“He can see us,” one of them squeaks.
I never believed they existed, but this one is staring right at me. It looks like one of those walking sticks you find in the woods – well, maybe not this time of year since they prefer summer. Still, Christmas Eve or not, there’s an army of walking stick insects performing some kind of science experiment on my older brother.
“What are you doing?” I whisper-scream.
Drew stirs under his covers. Like ants caught red-handed, all their motion ceases in a split second. Drew and I would’ve done the same if Mom had caught us in the pantry after midnight.
“Told you he can see us,” squeaks the one staring at me.
Six of them are propped on my brother’s pillow, holding a glass beaker near his face. The pear-shaped vial looks like something from chem lab. I have to wipe my eyes to be sure, but there’s some kind of bright, transparent goop floating in it like a dead jellyfish. I see another three stick bugs holding a syringe to Drew’s ear while a fourth pulls on a microscopic handle. I have to look past their surgical instruments to notice a platoon of them spread atop his blanket and bed covers, holding clipboards and notebooks. Another two dozen are on the wooden floor, passing messages along in an elaborate game of telephone, their line trailing off into our closet.
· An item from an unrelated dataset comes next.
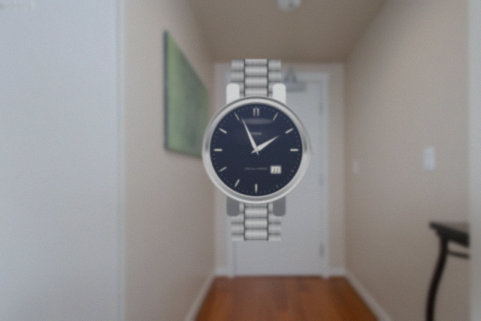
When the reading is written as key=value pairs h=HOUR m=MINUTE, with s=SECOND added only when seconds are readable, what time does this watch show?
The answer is h=1 m=56
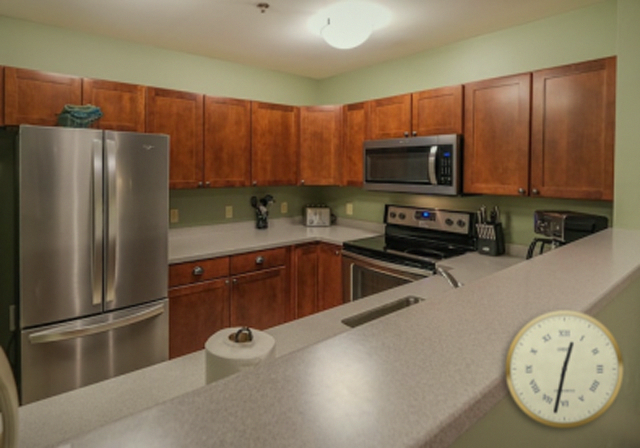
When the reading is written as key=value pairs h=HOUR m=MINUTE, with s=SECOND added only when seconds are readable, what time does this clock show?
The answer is h=12 m=32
“What are you…?” I start to repeat.
“Shhh!” one of them protests, waving twig arms thinner than dental floss. Do I see miniature bifocals and a small puff of white beard on its face? “We dare not hurt the lad.”
I know it’s my hearing, not my sight, that’s failing me now, but I rub my eyes aggressively with closed fists anyway. As my vision comes into focus again, I see only a handful of the walking twigs with their chemistry equipment. The others must’ve scattered back into the closet.
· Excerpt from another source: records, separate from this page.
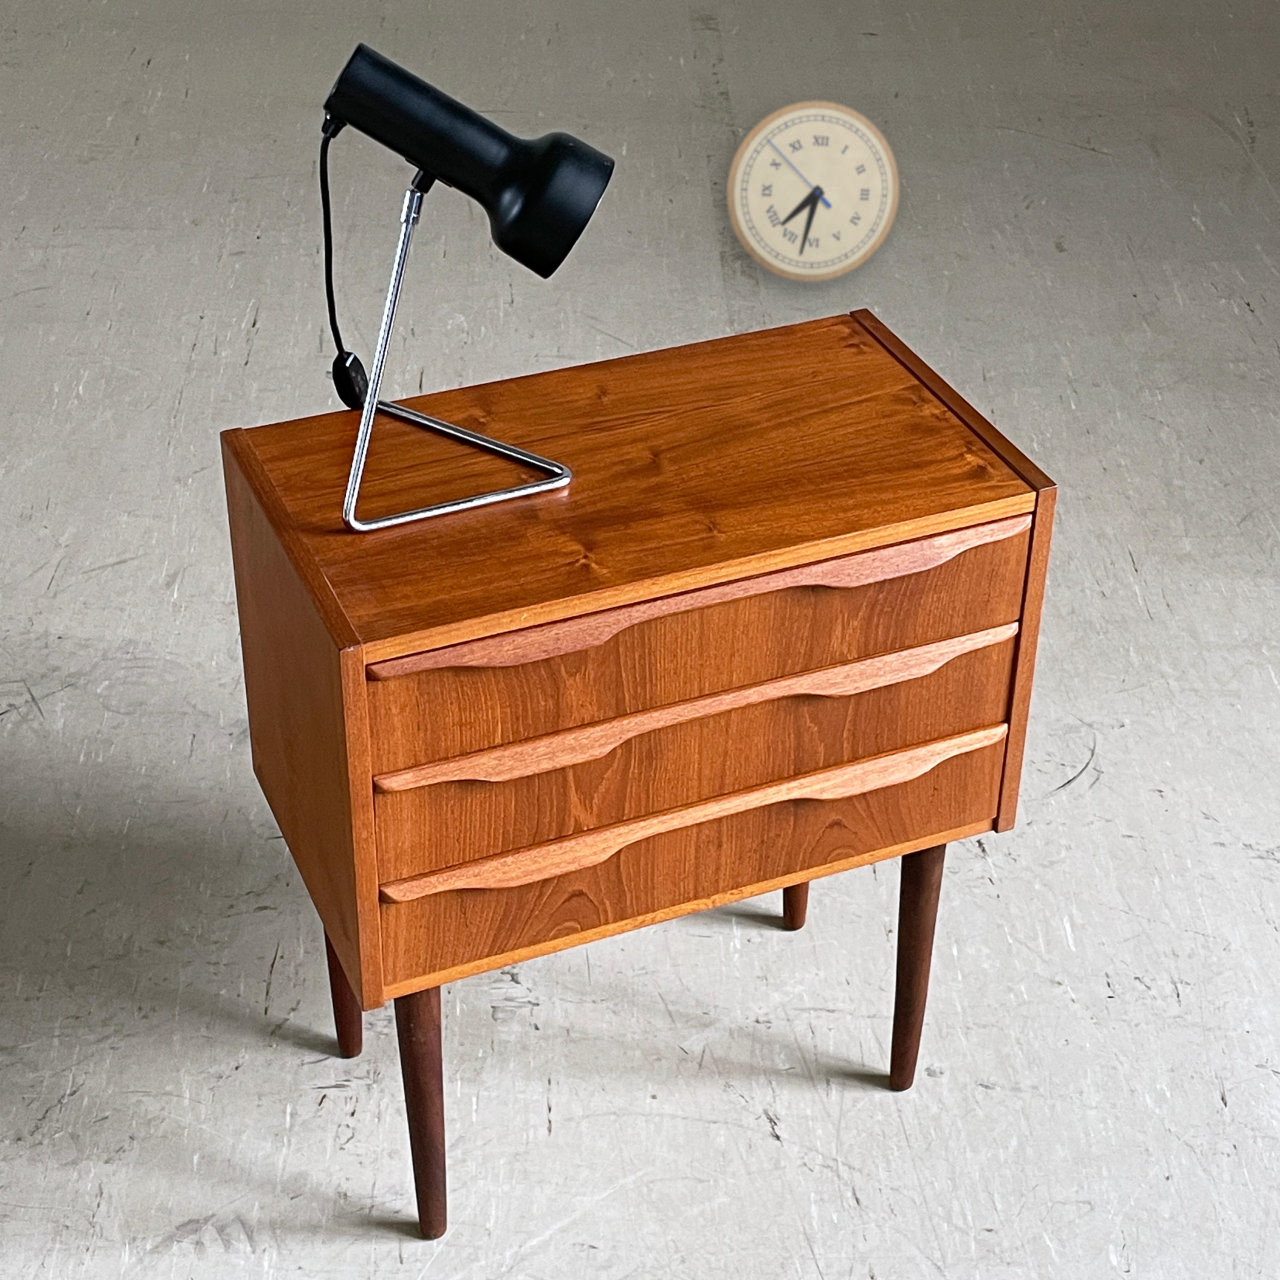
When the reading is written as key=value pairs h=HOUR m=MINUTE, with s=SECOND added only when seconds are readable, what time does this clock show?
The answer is h=7 m=31 s=52
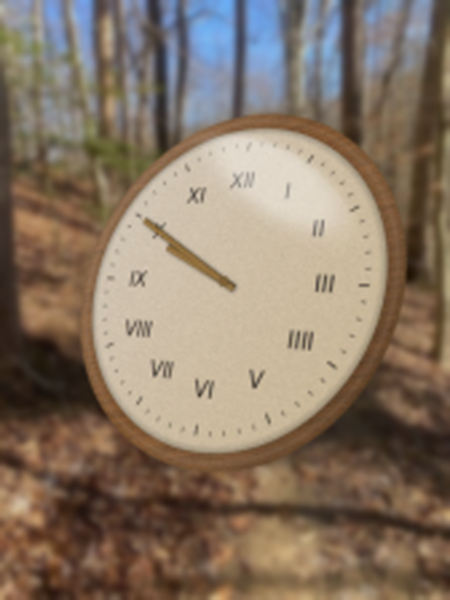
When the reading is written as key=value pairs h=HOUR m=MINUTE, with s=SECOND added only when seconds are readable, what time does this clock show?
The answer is h=9 m=50
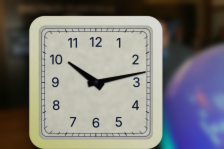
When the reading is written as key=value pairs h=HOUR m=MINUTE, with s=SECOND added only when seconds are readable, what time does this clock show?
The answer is h=10 m=13
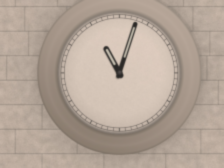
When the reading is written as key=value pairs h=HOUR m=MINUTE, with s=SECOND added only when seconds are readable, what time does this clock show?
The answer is h=11 m=3
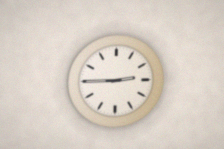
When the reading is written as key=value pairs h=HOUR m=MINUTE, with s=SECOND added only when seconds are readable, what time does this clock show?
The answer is h=2 m=45
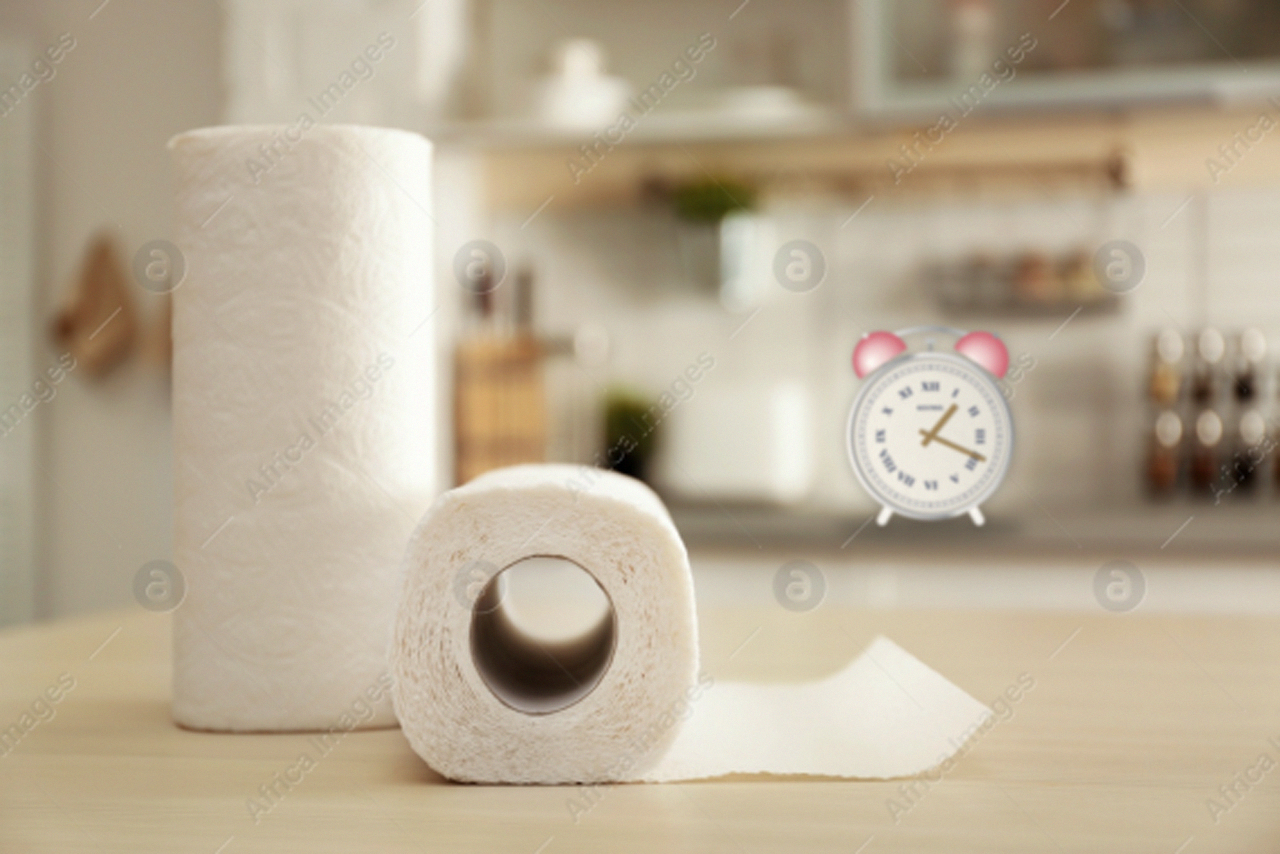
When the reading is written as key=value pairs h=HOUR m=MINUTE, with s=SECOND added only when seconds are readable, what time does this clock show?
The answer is h=1 m=19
“Dreamsnatchers are shifty critters,” Grandpa used to say. He’d share the same long-winded myth every Christmas. It’s been a couple years since he passed, but I can still see him sitting in his favorite recliner chair, the one grooved uniquely for his robust form.
“Their work is precise,” he’d say. “In and out quicker than a flash and just like that, your childhood dreams are gone. Dreamsnatchers! Thieves in the night.”
“It can’t be…” I sigh without thinking.
Drew stirs again, threatening to turn completely around.
“Cease and desist, boy,” the bearded twig begs me.
“He’s critical, Doctor,” says the twig next to him.
“Doctor?” I repeat to myself.
“We can’t have you wake the lad,” he says.
If Gandalf were a stick, I think to myself.
“Did we extract the requisite volume?” Dr. Gandalf asks.
“My estimates show eighty percent,” one replies.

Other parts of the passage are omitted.